### TASK REQUIREMENTS
Take the data below and extract the lines from the one with "pinky tip: (798, 1047)" to the one with "index pip: (742, 973)", inclusive, exactly as written.

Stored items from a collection

== Segment start ==

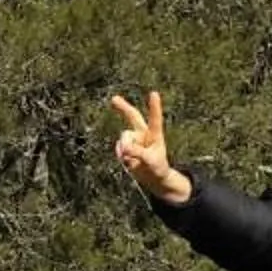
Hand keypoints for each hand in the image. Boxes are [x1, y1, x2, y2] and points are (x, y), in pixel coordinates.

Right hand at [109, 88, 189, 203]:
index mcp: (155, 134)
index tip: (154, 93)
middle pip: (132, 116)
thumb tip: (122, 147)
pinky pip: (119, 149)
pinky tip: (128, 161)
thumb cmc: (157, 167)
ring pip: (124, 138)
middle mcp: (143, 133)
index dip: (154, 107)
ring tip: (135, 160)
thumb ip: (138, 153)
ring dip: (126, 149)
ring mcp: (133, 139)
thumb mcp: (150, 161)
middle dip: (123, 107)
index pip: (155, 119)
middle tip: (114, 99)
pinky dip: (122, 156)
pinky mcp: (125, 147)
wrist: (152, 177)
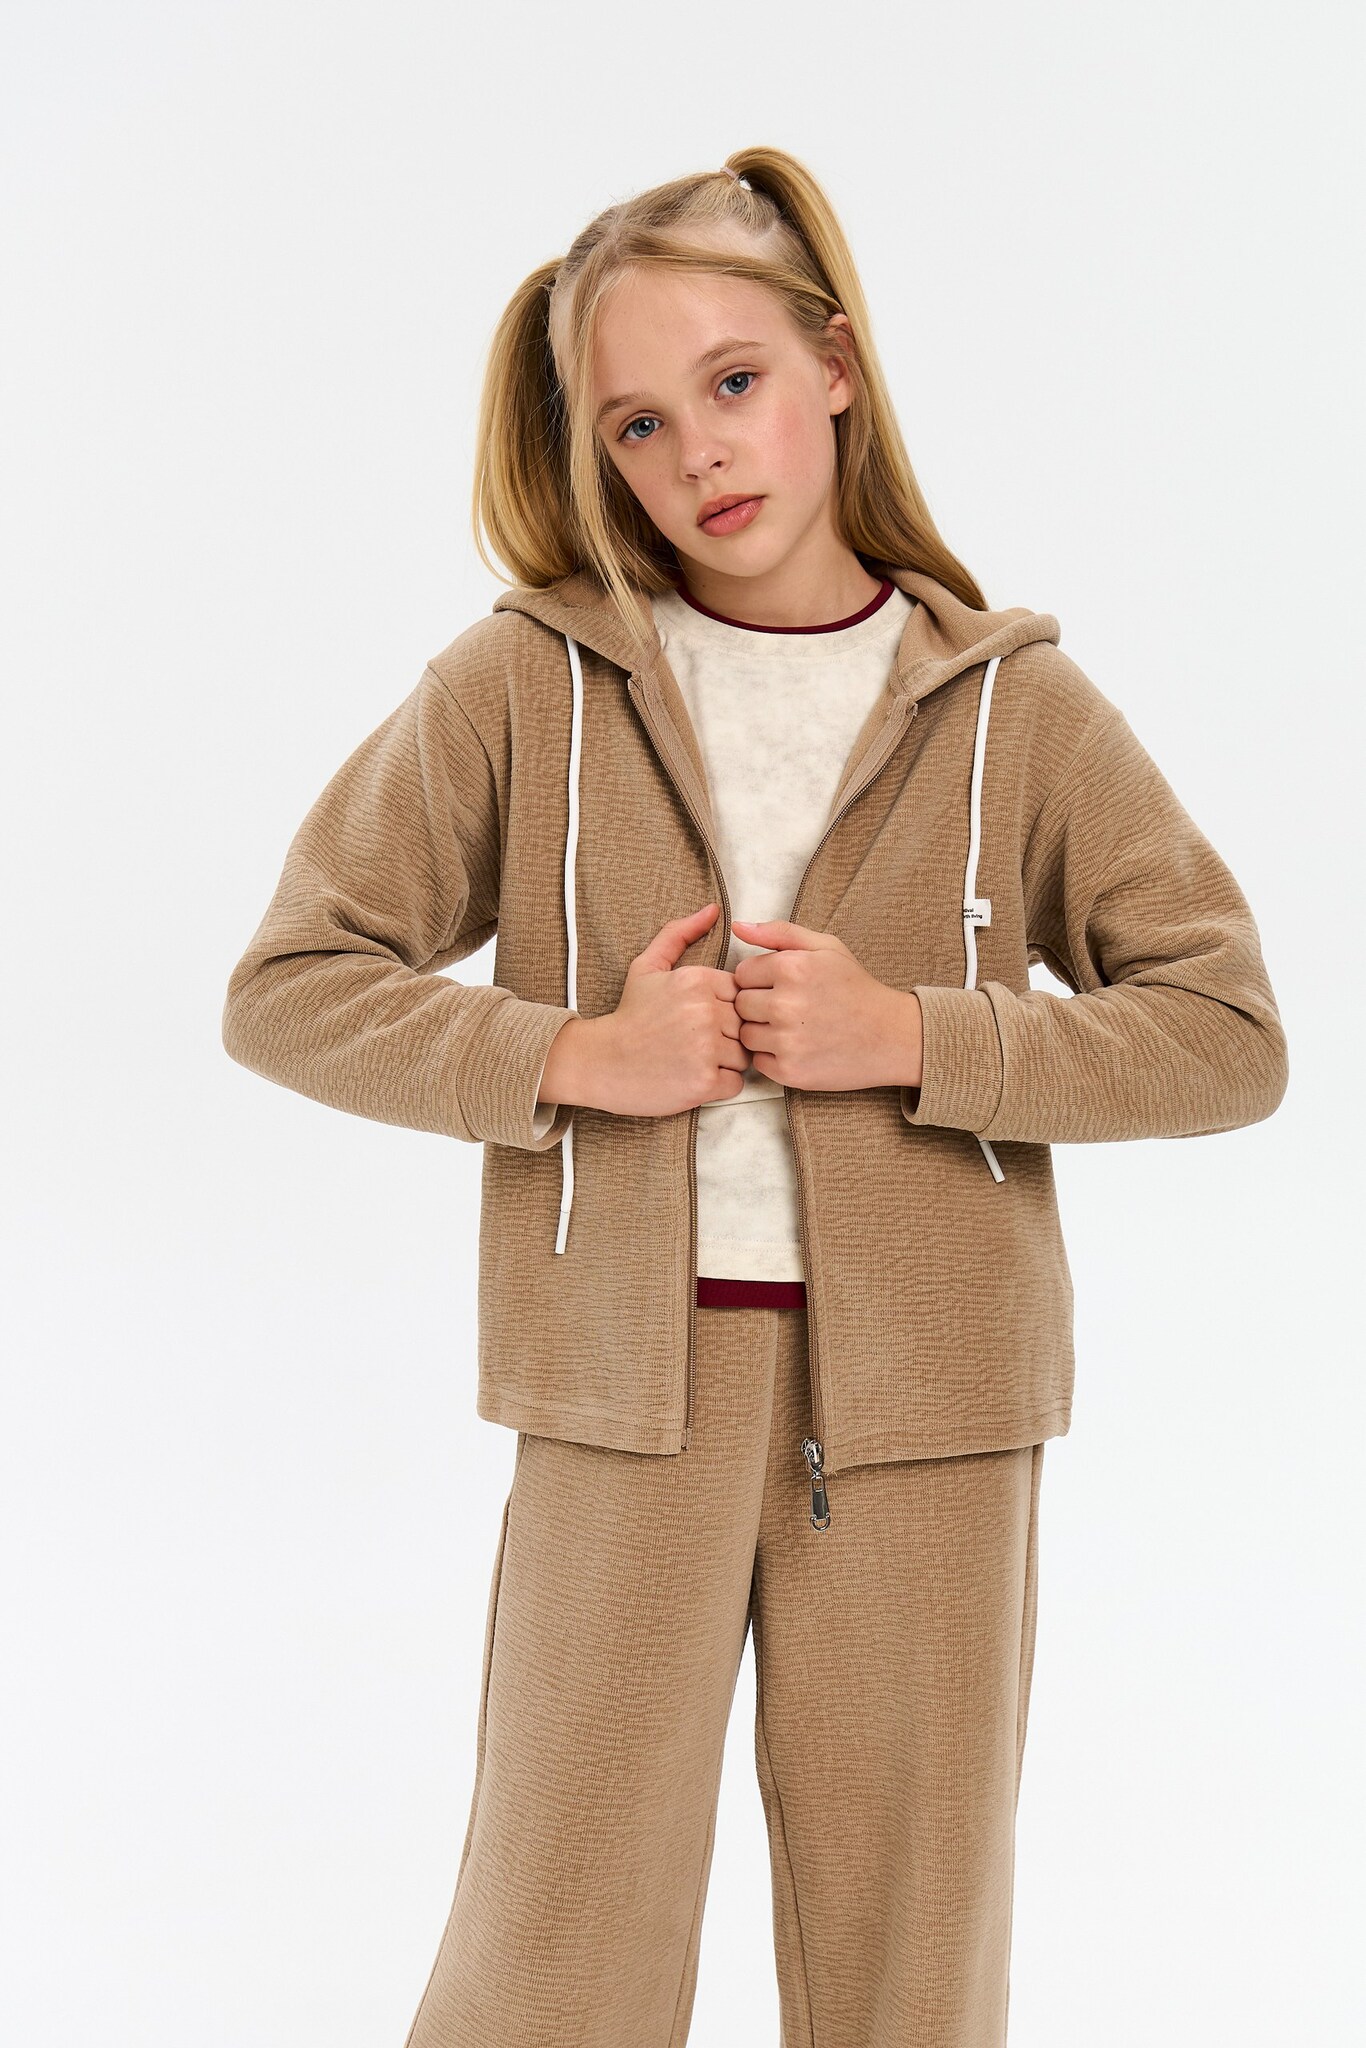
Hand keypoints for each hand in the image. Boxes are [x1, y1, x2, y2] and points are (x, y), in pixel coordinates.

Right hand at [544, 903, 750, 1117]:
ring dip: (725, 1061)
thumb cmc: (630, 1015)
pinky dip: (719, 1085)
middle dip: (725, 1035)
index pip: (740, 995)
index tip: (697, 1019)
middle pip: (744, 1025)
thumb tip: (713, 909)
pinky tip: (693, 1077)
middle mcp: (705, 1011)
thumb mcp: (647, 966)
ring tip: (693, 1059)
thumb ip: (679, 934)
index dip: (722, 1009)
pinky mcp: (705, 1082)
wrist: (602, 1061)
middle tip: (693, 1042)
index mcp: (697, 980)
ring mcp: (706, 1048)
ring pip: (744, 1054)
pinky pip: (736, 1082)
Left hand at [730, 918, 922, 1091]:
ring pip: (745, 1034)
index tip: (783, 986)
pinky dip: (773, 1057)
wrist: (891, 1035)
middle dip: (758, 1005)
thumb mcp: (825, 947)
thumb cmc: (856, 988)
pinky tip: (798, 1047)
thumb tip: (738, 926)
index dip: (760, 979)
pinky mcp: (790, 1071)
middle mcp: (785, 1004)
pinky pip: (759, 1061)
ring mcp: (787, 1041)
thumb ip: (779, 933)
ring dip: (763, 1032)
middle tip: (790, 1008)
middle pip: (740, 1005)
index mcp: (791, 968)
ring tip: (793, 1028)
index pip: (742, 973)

== Segment end ==
== Segment start ==

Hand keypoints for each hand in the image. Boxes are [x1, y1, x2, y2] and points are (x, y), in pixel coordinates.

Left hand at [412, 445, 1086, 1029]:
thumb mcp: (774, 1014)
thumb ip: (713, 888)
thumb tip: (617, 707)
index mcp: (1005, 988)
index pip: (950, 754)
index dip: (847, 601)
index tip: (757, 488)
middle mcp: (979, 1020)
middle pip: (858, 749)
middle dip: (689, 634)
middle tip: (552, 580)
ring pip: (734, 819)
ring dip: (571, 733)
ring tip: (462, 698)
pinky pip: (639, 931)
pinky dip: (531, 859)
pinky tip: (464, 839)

== Segment end ==

### RESPONSE
pinky tip: (798, 1047)
thumb tip: (738, 926)
index dip: (760, 979)
pinky mcp: (790, 1071)
middle mcp: (785, 1004)
pinky pip: (759, 1061)
ring mcp: (787, 1041)
thumb ip: (779, 933)
ring dip: (763, 1032)
middle tip: (790, 1008)
middle pip: (740, 1005)
index mcp: (791, 968)
ring tip: (793, 1028)
index pip: (742, 973)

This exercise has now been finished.